3. The 3D mousemat was also a present for the good lady wife since she doesn’t like the previous Poundland mousemat with a knobbly bit for resting your wrist. Although I was a bit disappointed by the legend on the packet - ‘Add some colour to your IT & Its’s wipe clean!’ - I was impressed by the picture of the leopard which has leaves in front of him (or her, it might be a lady leopard, you can’t really tell, not like if it was a lion then you get the hair thing as a clue) and trees behind to give a very effective 3D effect. And all without the use of glasses. I have a theory that 3D technology at the pictures is being hampered by the Opticians’ lobby. Until we can sit in comfort without glasses, 3D will never catch on. But somebody is holding back the research. Much like the petrol companies stopped us getting the jetpacks we were promised. James Cameron please take note. Its’s the future!

4. I didn’t see any need for the Round Food Container to announce itself as ‘new!’ as though nobody else had ever come up with the idea of round food containers. I’ve seen plenty of them before.
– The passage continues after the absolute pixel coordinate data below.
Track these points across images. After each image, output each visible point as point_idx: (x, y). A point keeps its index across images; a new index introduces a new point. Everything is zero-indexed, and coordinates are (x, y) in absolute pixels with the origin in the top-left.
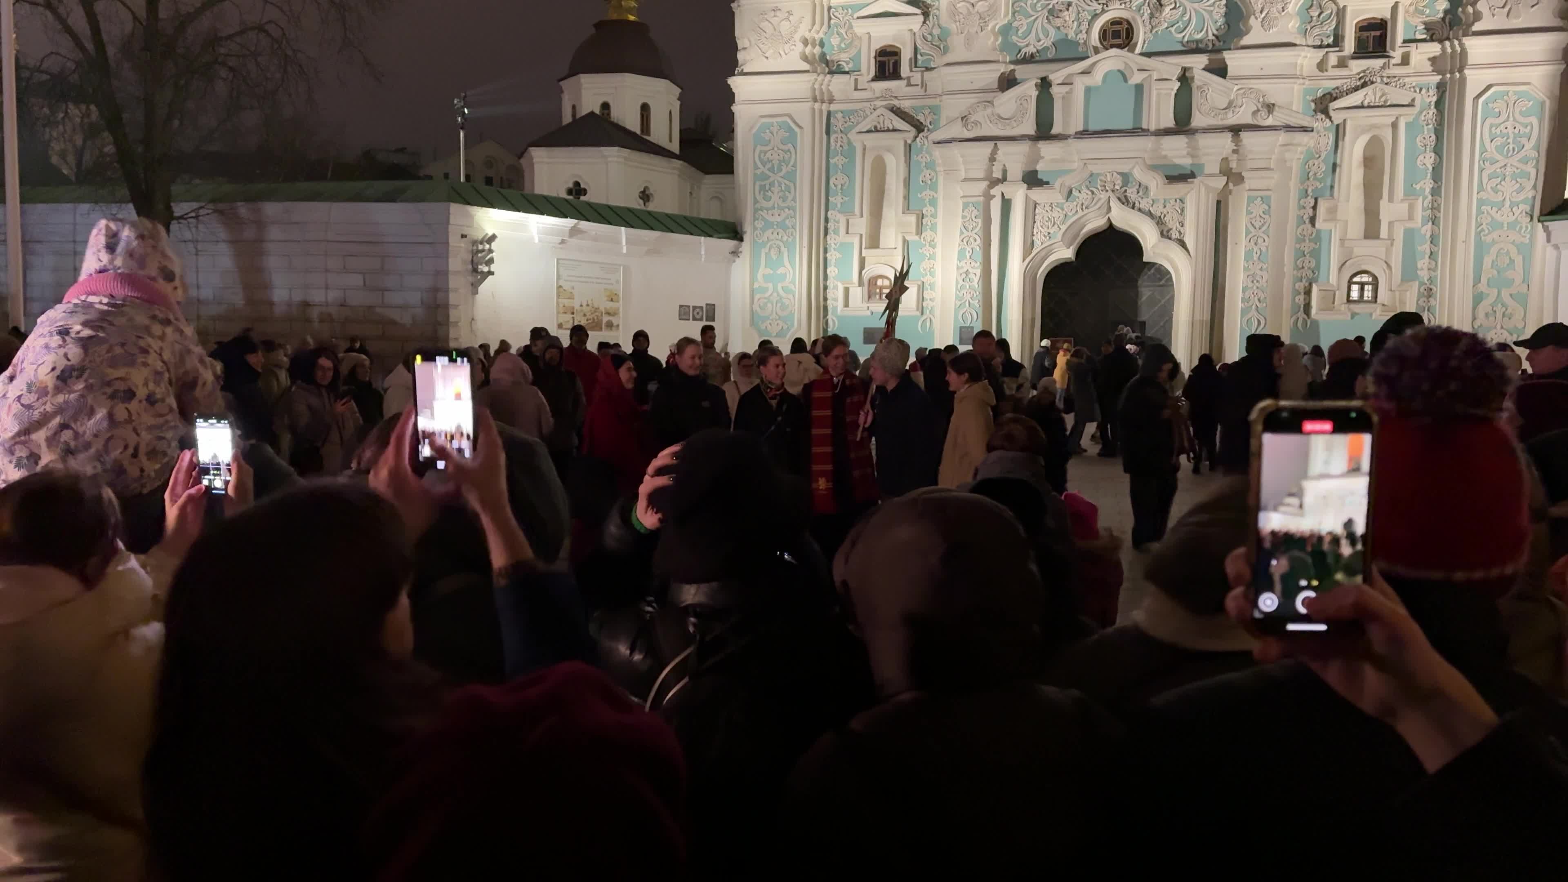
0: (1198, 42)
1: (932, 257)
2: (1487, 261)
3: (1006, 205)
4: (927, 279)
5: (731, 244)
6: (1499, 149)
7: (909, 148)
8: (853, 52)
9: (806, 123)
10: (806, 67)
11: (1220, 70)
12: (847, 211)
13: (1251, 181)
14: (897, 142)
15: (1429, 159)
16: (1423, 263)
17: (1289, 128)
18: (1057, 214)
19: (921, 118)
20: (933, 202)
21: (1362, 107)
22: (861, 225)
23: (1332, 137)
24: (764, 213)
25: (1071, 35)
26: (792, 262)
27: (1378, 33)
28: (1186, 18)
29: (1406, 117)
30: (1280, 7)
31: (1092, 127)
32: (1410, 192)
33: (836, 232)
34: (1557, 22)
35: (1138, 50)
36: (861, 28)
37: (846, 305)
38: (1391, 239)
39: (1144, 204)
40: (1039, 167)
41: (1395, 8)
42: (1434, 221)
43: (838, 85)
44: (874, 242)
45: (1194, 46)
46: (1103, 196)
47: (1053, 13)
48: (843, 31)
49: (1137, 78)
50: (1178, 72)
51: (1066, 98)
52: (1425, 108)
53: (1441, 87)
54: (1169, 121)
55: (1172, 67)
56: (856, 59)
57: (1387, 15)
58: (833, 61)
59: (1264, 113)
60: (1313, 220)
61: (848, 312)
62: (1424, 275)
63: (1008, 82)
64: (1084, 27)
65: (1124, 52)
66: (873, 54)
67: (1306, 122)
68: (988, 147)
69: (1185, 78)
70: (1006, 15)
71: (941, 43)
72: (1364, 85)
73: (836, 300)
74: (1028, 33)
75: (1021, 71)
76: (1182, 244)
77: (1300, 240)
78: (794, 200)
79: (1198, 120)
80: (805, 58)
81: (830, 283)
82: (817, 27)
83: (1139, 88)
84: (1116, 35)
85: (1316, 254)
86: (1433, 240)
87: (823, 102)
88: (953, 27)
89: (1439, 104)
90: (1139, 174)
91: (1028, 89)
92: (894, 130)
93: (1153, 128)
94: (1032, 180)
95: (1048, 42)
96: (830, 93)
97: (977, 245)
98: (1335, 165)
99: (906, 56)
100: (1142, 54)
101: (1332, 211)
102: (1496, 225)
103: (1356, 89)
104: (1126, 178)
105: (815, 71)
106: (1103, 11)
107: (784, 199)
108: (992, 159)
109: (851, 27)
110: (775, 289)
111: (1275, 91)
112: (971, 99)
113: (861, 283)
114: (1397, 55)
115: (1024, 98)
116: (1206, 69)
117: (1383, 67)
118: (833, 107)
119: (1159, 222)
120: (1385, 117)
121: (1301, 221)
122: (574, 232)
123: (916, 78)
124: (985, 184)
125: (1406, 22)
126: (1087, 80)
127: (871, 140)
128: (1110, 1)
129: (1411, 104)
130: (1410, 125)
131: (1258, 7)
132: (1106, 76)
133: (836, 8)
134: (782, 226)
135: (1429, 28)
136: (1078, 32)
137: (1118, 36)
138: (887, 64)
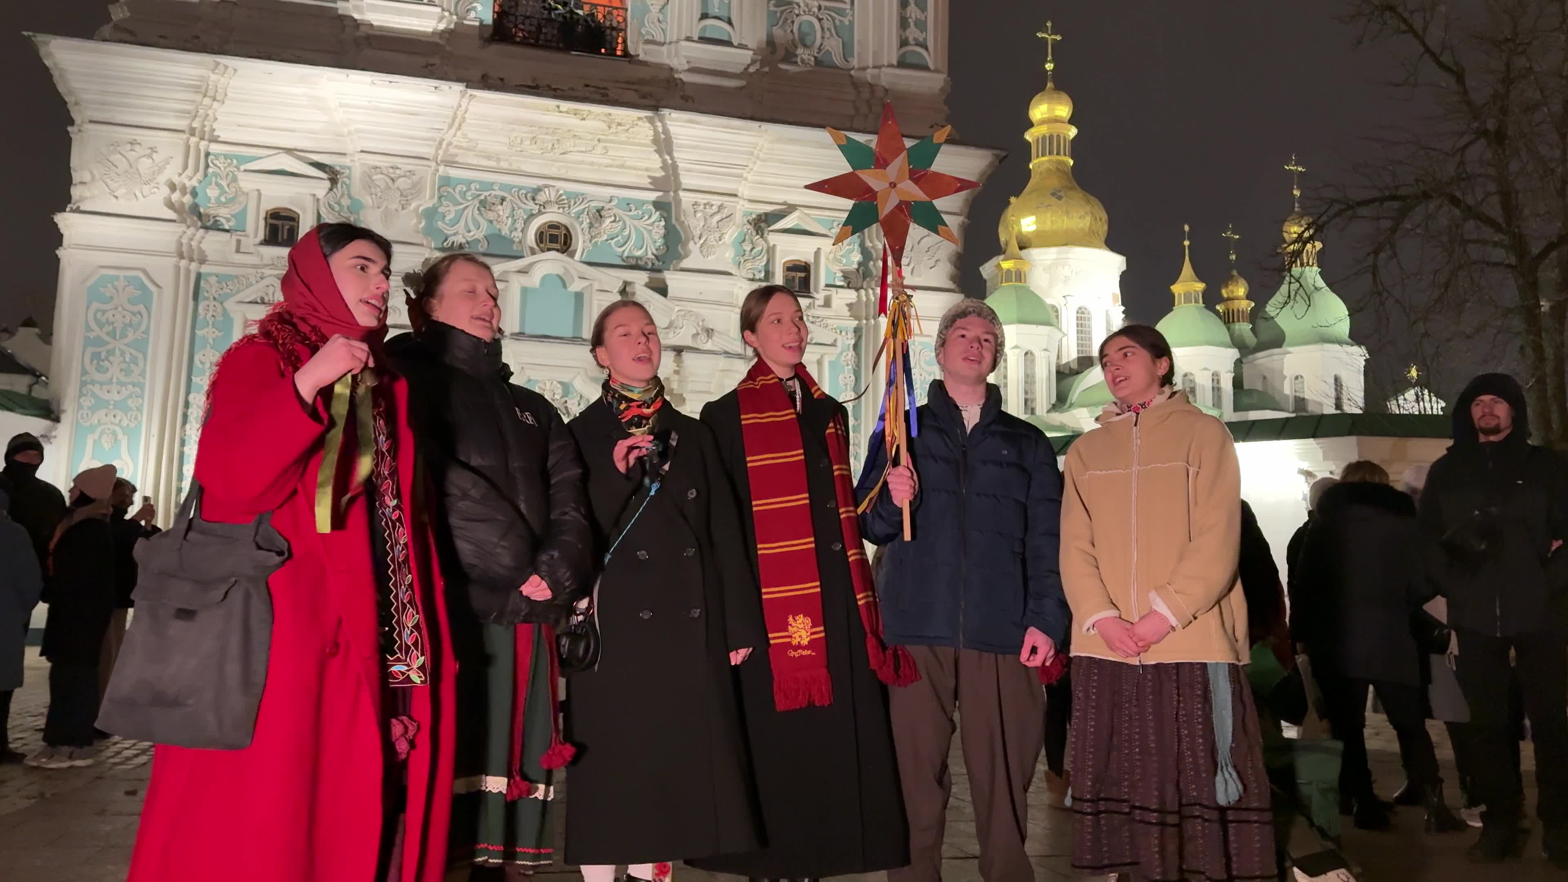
0: (638, 258)
8: (236, 208)
9: (166, 280)
10: (172, 215)
11: (661, 289)
17: (728, 354)
24: (96, 389)
25: (505, 231)
27: (803, 275)
28: (626, 233)
30: (717, 235)
31: (528, 331)
35: (577, 256)
36: (248, 183)
41: (817, 253)
43: (212, 243)
45: (633, 262)
47: (483, 204)
48: (224, 183)
49: (576, 286)
50: (619, 285)
52: (845, 349)
53: (857, 331)
55: (612, 279)
56: (241, 216)
57: (811, 259)
58: (208, 216)
59: (703, 337)
64: (520, 225)
65: (562, 257)
66: (262, 215)
70: (432, 197)
71: (352, 211)
74: (455, 222)
78: (143, 374)
80: (170, 205)
82: (189, 171)
83: (579, 297)
84: (554, 239)
87: (191, 260)
88: (368, 200)
89: (856, 347)
90: (580, 385)
95: (479, 235)
96: (201, 252)
99: (305, 223)
100: (582, 262)
104: (566, 387)
105: (184, 221)
106: (540, 213)
107: (127, 372)
109: (235, 180)
114: (820, 296)
116: (647, 285)
118: (204, 269)
125: (827, 268)
126: (524, 280)
128: (548, 202)
129: (833, 345)
130: (830, 363)
131: (697, 233)
132: (544, 279)
133: (217, 156)
134: (122, 406)
135: (846, 276)
136: (513, 229)
137: (557, 241)
138: (280, 228)
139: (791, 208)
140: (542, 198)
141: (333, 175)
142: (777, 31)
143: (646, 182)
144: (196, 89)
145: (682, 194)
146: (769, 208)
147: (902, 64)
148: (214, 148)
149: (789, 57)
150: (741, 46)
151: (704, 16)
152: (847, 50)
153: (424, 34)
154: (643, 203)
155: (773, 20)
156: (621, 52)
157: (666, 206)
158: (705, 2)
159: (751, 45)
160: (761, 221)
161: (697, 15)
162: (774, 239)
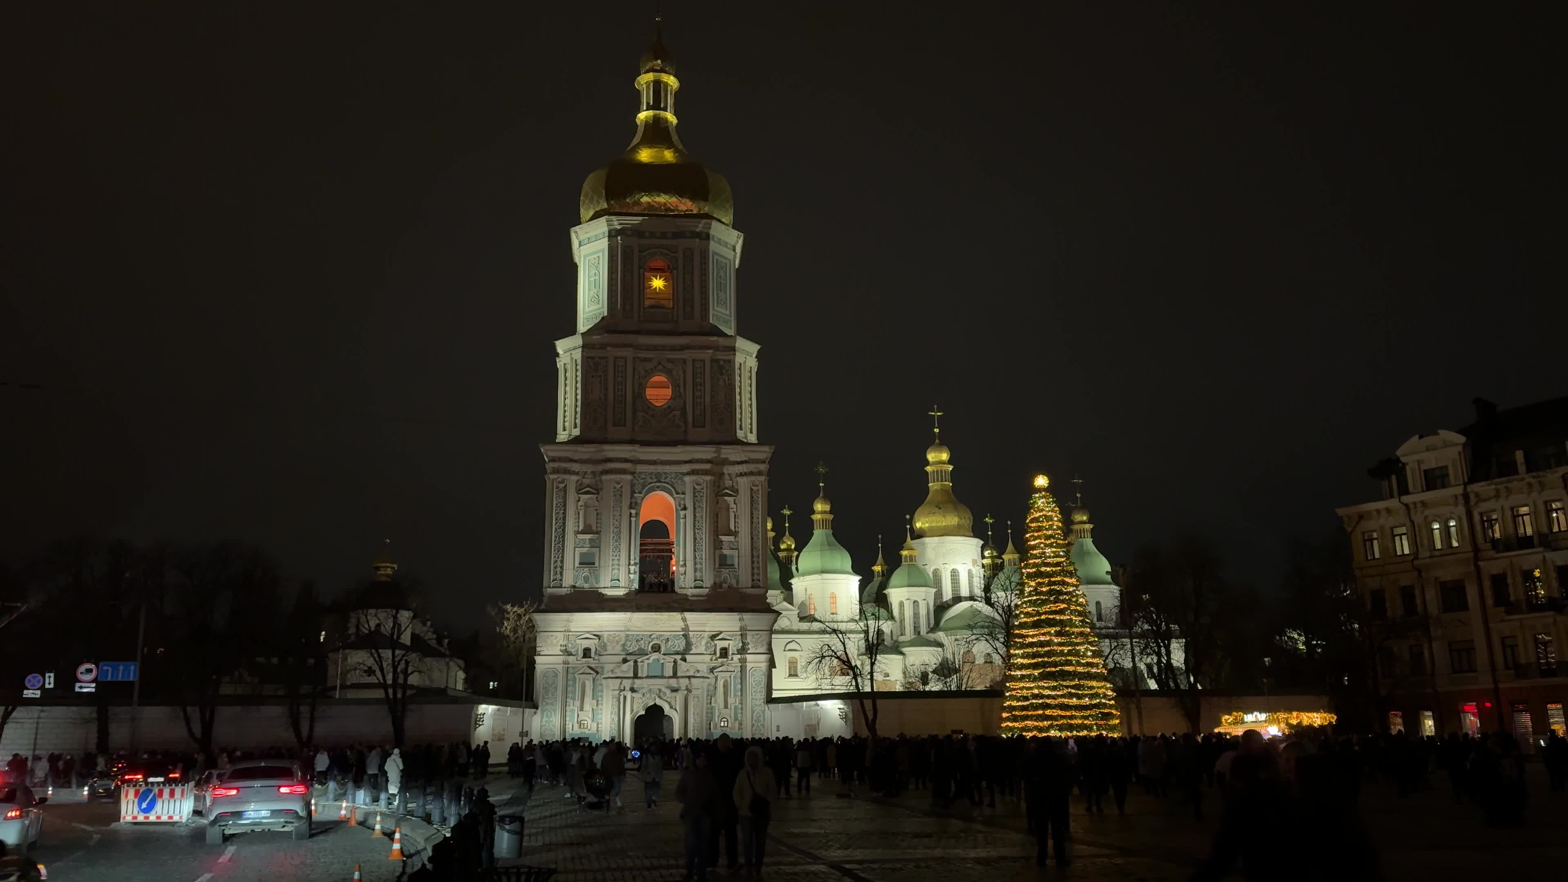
0: (678, 651)
1: (602, 714)
2: (754, 715)
3: (625, 697)
4: (600, 721)
5: (534, 710)
6: (755, 684)
7: (594, 679)
8: (576, 649)
9: (561, 671)
10: (562, 654)
11: (684, 660)
12: (574, 699)
13: (694, 692)
14: (591, 677)
15: (739, 686)
16: (739, 715)
17: (703, 677)
18: (640, 700)
19: (598, 670)
20: (602, 696)
21: (722, 671)
22: (578, 703)
23: (714, 679)
24: (546, 700)
25: (643, 647)
26: (555, 715)
27: (725, 652)
28: (675, 645)
29: (733, 674)
30: (700, 643)
31: (650, 675)
32: (735, 696)
33: (569, 706)
34: (767, 652)
35: (662, 653)
36: (578, 642)
37: (573, 730)
38: (731, 708)
39: (665, 698)
40: (635, 686)
41: (729, 645)
42: (742, 704)
43: (571, 659)
44: (582, 709)
45: (677, 653)
46: (654, 696)
47: (637, 641)
48: (573, 643)
49: (662, 661)
50: (673, 660)
51: (642, 666)
52: (738, 672)
53: (741, 666)
54: (671, 674)
55: (670, 659)
56: (577, 651)
57: (727, 647)
58: (570, 652)
59: (696, 673)
60: (711, 703)
61: (573, 732)
62: (739, 719)
63: (625, 661)
64: (647, 645)
65: (657, 653)
66: (582, 650)
67: (708, 676)
68: (619, 680)
69: (675, 662)
70: (624, 640)
71: (605, 647)
72: (722, 665)
73: (569, 728)
74: (630, 646)
75: (629, 658)
76: (676, 710)
77: (707, 709)
78: (556, 696)
79: (679, 674)
80: (561, 650)
81: (567, 723)
82: (565, 641)
83: (662, 664)
85: (712, 713)
86: (742, 709)
87: (566, 663)
88: (608, 643)
89: (741, 672)
90: (664, 689)
91: (631, 663)
92: (590, 674)
93: (667, 676)
94: (633, 690)
95: (636, 649)
96: (568, 661)
97: (616, 710)
98: (716, 688)
99: (593, 651)
100: (663, 654)
101: (715, 701)
102: (756, 705)
103: (720, 666)
104: (660, 690)
105: (564, 655)
106: (652, 641)
107: (553, 695)
108: (621, 683)
109: (575, 641)
110: (549, 725)
111: (701, 667)
112: (614, 665)
113: (578, 723)
114: (730, 658)
115: (630, 666)
116: (681, 659)
117: (727, 661)
118: (569, 666)
119: (669, 703)
120: (728, 674)
121: (707, 704)
122: (499, 710)
123: (596, 658)
124: (618, 692)
125: (732, 649)
126: (647, 662)
127: (582, 676)
128: (654, 638)
129: (734, 671)
130: (734, 677)
131: (694, 643)
132: (653, 660)
133: (571, 635)
134: (552, 704)
135: (738, 650)
136: (645, 647)
137: (656, 649)
138: (587, 653)
139: (721, 632)
140: (652, 637)
141: (599, 637)
142: (717, 580)
143: (680, 629)
144: (566, 621)
145: (690, 633)
146: (715, 633)
147: (753, 587)
148: (570, 633)
149: (721, 587)
150: (706, 588)
151: (695, 581)
152: (738, 582)
153: (621, 596)
154: (680, 635)
155: (715, 576)
156: (673, 591)
157: (686, 636)
158: (695, 576)
159: (709, 586)
160: (713, 637)
161: (693, 580)
162: (716, 642)
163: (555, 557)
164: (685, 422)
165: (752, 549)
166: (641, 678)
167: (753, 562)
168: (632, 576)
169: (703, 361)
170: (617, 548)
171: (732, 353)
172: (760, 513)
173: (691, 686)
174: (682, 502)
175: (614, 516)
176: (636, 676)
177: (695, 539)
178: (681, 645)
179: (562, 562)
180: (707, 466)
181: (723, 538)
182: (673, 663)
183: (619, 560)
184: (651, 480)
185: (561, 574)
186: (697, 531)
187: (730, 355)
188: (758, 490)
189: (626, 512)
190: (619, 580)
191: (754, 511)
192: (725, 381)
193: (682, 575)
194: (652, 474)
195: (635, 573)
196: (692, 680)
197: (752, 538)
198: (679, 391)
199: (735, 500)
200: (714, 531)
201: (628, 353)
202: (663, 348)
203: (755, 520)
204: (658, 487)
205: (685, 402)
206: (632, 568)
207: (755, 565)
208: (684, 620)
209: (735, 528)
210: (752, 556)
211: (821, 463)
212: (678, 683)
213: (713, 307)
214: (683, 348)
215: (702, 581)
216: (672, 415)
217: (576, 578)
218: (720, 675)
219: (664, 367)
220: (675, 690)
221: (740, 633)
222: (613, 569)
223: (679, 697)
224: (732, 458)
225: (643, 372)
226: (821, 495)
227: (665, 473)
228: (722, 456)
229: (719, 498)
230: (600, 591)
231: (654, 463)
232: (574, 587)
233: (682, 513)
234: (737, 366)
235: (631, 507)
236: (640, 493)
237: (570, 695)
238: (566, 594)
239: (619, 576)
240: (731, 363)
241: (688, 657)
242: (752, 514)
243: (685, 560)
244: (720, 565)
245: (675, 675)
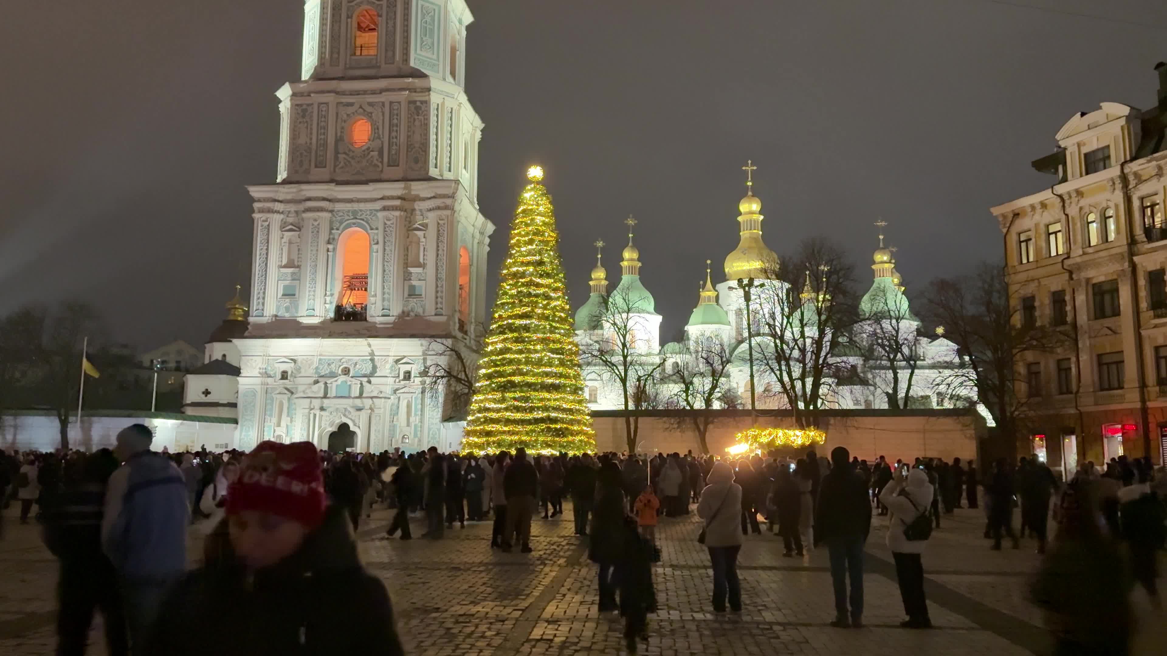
0: (365, 374)
1: (294, 430)
2: (431, 432)
3: (315, 415)
4: (293, 436)
5: (235, 425)
6: (433, 405)
7: (289, 399)
8: (274, 371)
9: (259, 391)
10: (260, 376)
11: (369, 382)
12: (271, 416)
13: (377, 411)
14: (286, 397)
15: (419, 406)
16: (419, 433)
17: (385, 398)
18: (328, 418)
19: (293, 390)
20: (295, 414)
21: (404, 393)
22: (274, 420)
23: (397, 400)
24: (245, 417)
26: (253, 430)
27: (408, 374)
28: (362, 368)
29: (414, 396)
30: (385, 367)
31: (338, 396)
32: (416, 415)
33: (267, 422)
34: (446, 375)
35: (351, 375)
36: (277, 365)
38: (412, 426)
39: (350, 416)
40: (324, 405)
41: (412, 368)
42: (421, 422)
43: (270, 380)
44: (279, 425)
45: (364, 376)
46: (339, 414)
47: (329, 365)
48: (272, 366)
49: (349, 383)
50: (360, 382)
51: (331, 387)
52: (419, 393)
53: (423, 388)
54: (357, 394)
55: (358, 381)
56: (275, 373)
57: (410, 370)
58: (268, 374)
59: (379, 394)
60: (393, 421)
62: (419, 435)
63: (316, 382)
64: (337, 369)
65: (346, 376)
66: (280, 373)
67: (391, 396)
68: (309, 400)
69: (361, 384)
70: (316, 364)
71: (299, 370)
72: (405, 387)
74: (322, 369)
75: (320, 379)
76: (359, 427)
77: (390, 426)
78: (255, 413)
79: (364, 395)
80: (260, 373)
82: (264, 364)
83: (350, 386)
85: (394, 431)
86: (420, 427)
87: (265, 385)
88: (302, 365)
89: (422, 392)
90: (349, 409)
91: (321, 385)
92: (285, 394)
93: (353, 396)
94: (322, 409)
95: (327, 372)
96: (267, 383)
97: (306, 426)
98: (399, 407)
99: (289, 373)
100: (351, 377)
101: (398, 419)
102: (433, 424)
103: (403, 388)
104: (346, 409)
105: (262, 377)
106: (341, 365)
107: (251, 412)
108: (311, 402)
109: (274, 365)
110: (248, 437)
111: (382, 388)
112: (306, 386)
114: (412, 380)
115: (320, 388)
116: (367, 381)
117: (409, 383)
118: (268, 387)
119: (353, 421)
120: (410, 395)
121: (390, 422)
123: (292, 380)
124: (309, 410)
125: (415, 373)
126: (337, 383)
127: (279, 396)
128: (344, 362)
129: (415, 392)
130: (415, 398)
131: (378, 366)
132: (342, 382)
134: (251, 421)
135: (420, 373)
136: (335, 370)
137: (346, 371)
138: (284, 376)
139: (405, 357)
140: (342, 361)
141: (295, 361)
142: (405, 309)
143: (368, 354)
144: (265, 346)
145: (375, 357)
146: (398, 358)
147: (436, 315)
148: (270, 358)
149: (408, 315)
150: (393, 316)
151: (383, 309)
152: (423, 311)
153: (315, 324)
154: (367, 360)
155: (404, 306)
156: (366, 320)
157: (372, 360)
158: (383, 305)
159: (395, 314)
160: (397, 361)
161: (381, 308)
162: (400, 366)
163: (258, 289)
164: (382, 162)
165: (437, 280)
166: (329, 398)
167: (437, 292)
168: (327, 306)
169: (399, 103)
170: (314, 280)
171: (427, 93)
172: (445, 245)
173: (375, 406)
174: (376, 237)
175: (312, 250)
176: (325, 397)
177: (384, 271)
178: (367, 368)
179: (264, 293)
180: (398, 203)
181: (412, 270)
182: (359, 385)
183: (314, 291)
184: (348, 218)
185: (263, 304)
186: (386, 264)
187: (425, 96)
188: (444, 224)
189: (323, 247)
190: (314, 310)
191: (440, 244)
192: (421, 121)
193: (372, 304)
194: (349, 211)
195: (331, 303)
196: (374, 400)
197: (437, 270)
198: (378, 133)
199: (424, 234)
200: (404, 263)
201: (330, 98)
202: (365, 92)
203: (440, 252)
204: (354, 224)
205: (382, 144)
206: (328, 299)
207: (439, 294)
208: (369, 345)
209: (424, 259)
210: (437, 286)
211: (631, 216)
212: (363, 403)
213: (416, 50)
214: (381, 91)
215: (389, 310)
216: (369, 156)
217: (278, 308)
218: (402, 396)
219: (364, 110)
220: (359, 409)
221: (422, 357)
222: (309, 300)
223: (364, 416)
224: (423, 195)
225: (345, 116)
226: (630, 244)
227: (361, 211)
228: (413, 193)
229: (410, 232)
230: (299, 319)
231: (351, 201)
232: (276, 316)
233: (375, 247)
234: (433, 106)
235: (329, 243)
236: (337, 229)
237: (268, 413)
238: (268, 323)
239: (314, 305)
240: (427, 103)
241: (372, 379)
242: (438, 246)
243: (375, 291)
244: (409, 295)
245: (360, 396)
Plus we’re not going to use it as a food container, so they’re wrong there as well. Since we all took our degrees in waste management and recycling skills we just wanted a new bowl to chuck rubbish in in the kitchen since the old one cracked. The lid I may use as a frisbee if I’m so inclined.

leopard

99p Store

 

Monday, 12th July - Brighton

99p1 99p2

Angel: The Casefiles - Volume One

Wii Remote Golf Club

 

Supplies:

1 pack of 8 disposable lighters - Coyote Brand.

Notes:

1. I know this is strange but such is the South. Many a time and oft have I scoffed at the cat food and garden supplies of the 99p Stores, pooh poohing their pitiful attempts to ape their more expensive cousin. However on Monday, on a trip to Brighton, I had cause to revise my opinion. The good lady wife had hired a scooter (donated to Shopmobility by the Freemasons of Sussex) to ease her progress through the town and with No. 1 son as guide we set off. I had intended to visit Brighton’s Poundland at some point but it lay in the opposite direction to that in which the good lady wife was motoring in her masonic scooter. No. 1 son (now adopting the beard of the film director) pointed out the 99p Store as a suitable alternative and, despite misgivings, I decided to give it a whirl. What a revelation! True there was still the cat food and garden supplies and that faint whiff of poverty which Mr. Poundland uses his extra penny profits to dispel, but I also noticed something else. Like Proust dipping his madeleine in his tea, spying the big Angel book unlocked the memories of the glory days of Poundland, when the great delight was to find the perfect bargain among the rubbish. I noticed it also in the toy section, although I have now put aside childish things since my sons are all full grown and sport the beards of film directors. And I would say that I sat down and wept for the glory that was Greece and the grandeur that was Poundland, except that would have been embarrassing, so I just bought the Wii golf club for the good lady wife and a pack of better lighters than the ones I bought in Poundland the other day which run out after a couple of goes and hurt me thumb. Outside, as I proffered my gift to the good lady wife, she just said, “You could have bought one of them in Poundland.” Which was true (though lacking in gratitude, which I put down to her being sat on a vehicle built by masons) and yet I thought to myself that the same could not be said of big Angel books and I wiped an imaginary tear from my eye, and seeing as we were in Brighton, struck a pose. Then she powered up the infernal machine and we ran after her down the road until we stopped and had a pasty in a cafe which catered for pigeons.

masonicscooter

The hand of the good lady wife and the masonic scooter.